What the task requires
Lines with "Clustering" in them are to be located in the listing below and copied.

Extracted records
============
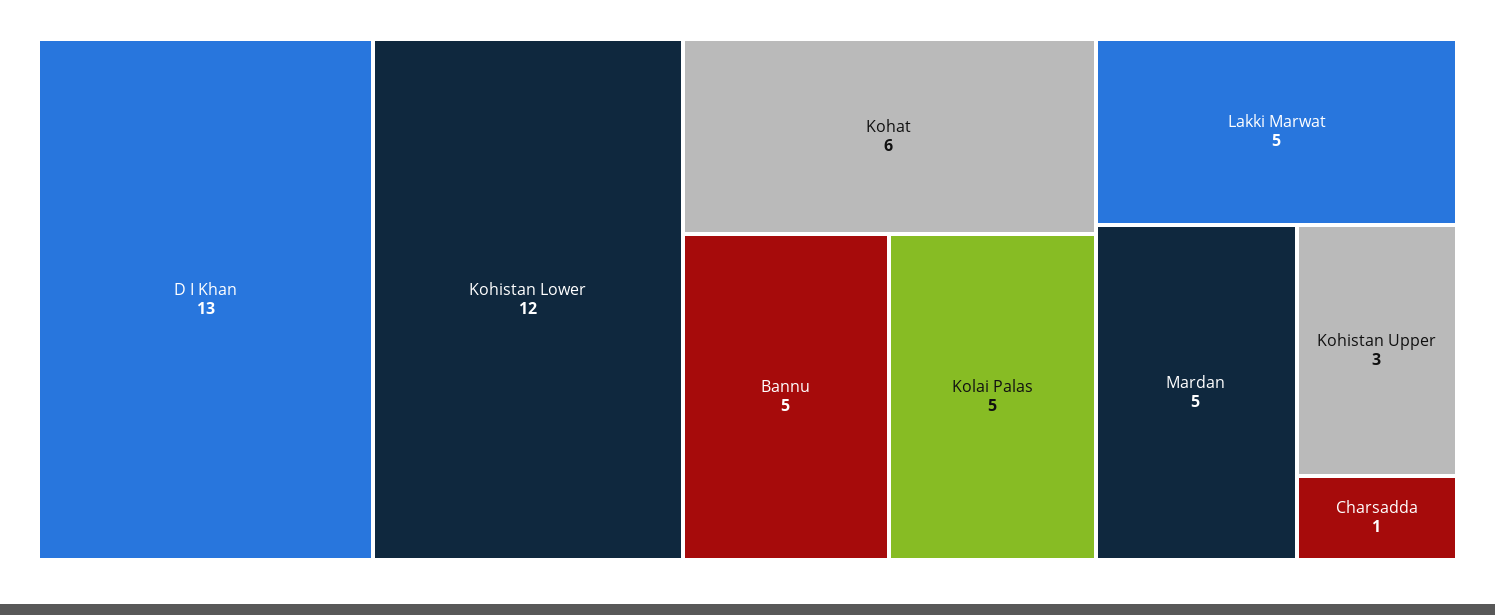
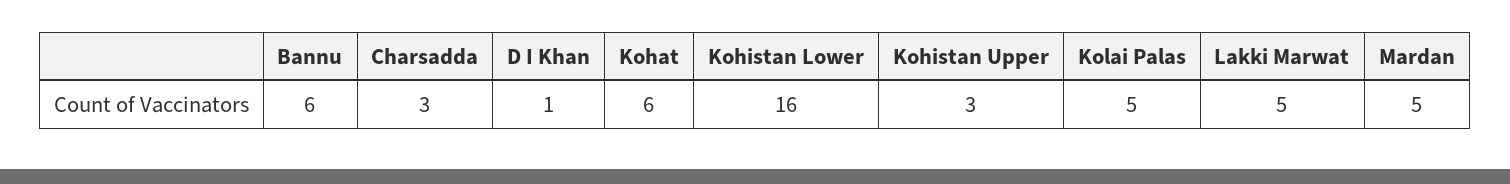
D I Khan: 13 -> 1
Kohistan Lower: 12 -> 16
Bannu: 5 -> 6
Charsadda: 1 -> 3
============
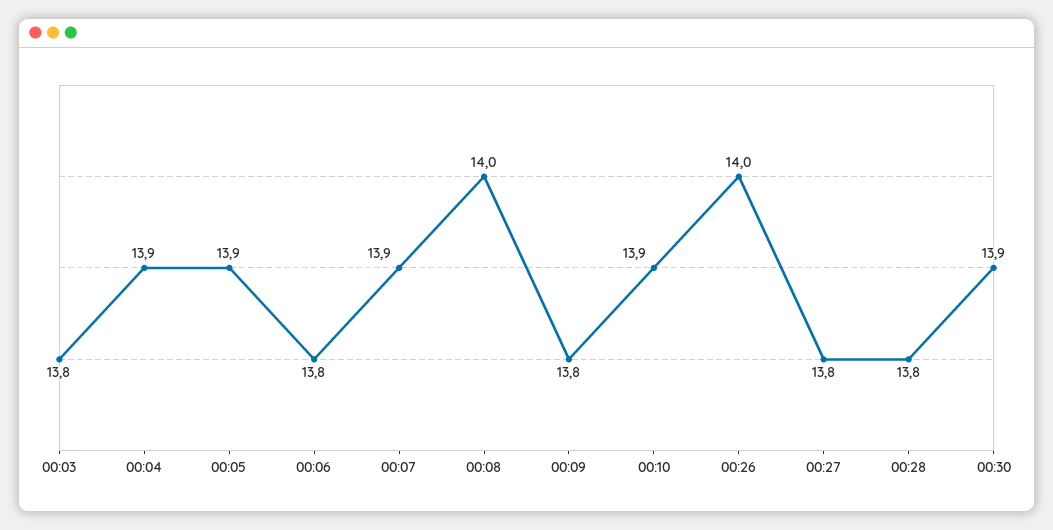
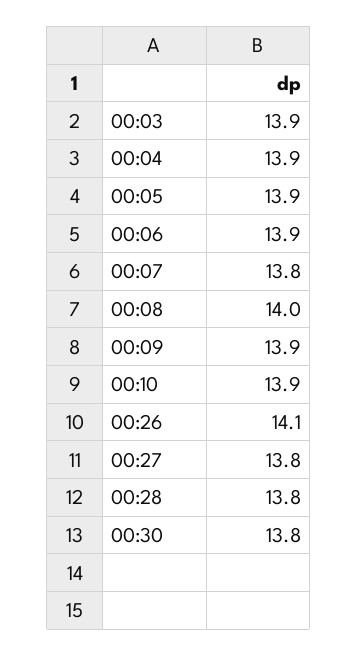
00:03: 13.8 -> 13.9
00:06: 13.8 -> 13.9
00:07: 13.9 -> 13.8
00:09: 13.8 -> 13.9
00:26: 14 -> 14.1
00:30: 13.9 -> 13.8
============
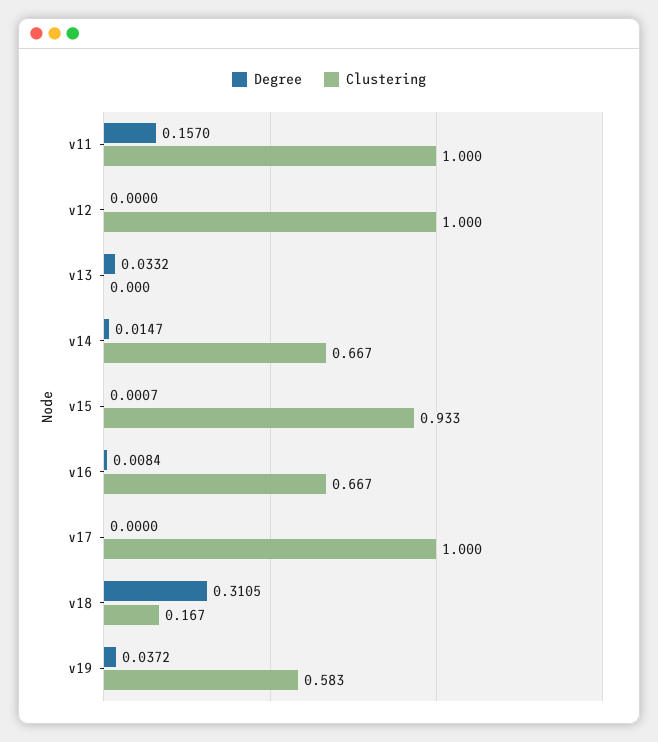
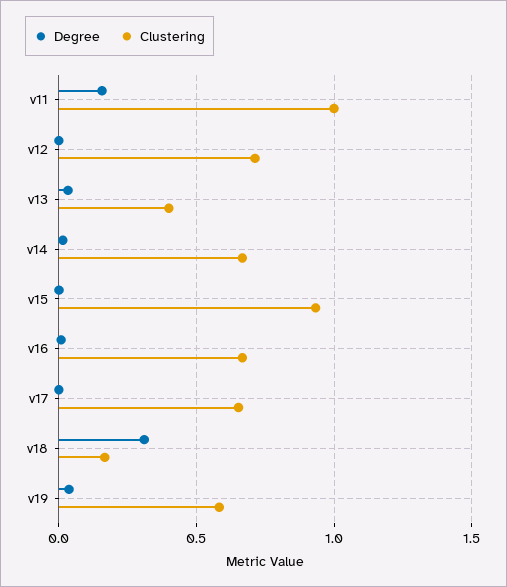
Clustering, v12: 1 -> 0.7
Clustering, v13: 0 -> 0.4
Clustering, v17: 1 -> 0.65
============
Answer box
Clustering, v12: 1 -> 0.7
Clustering, v13: 0 -> 0.4
Clustering, v17: 1 -> 0.65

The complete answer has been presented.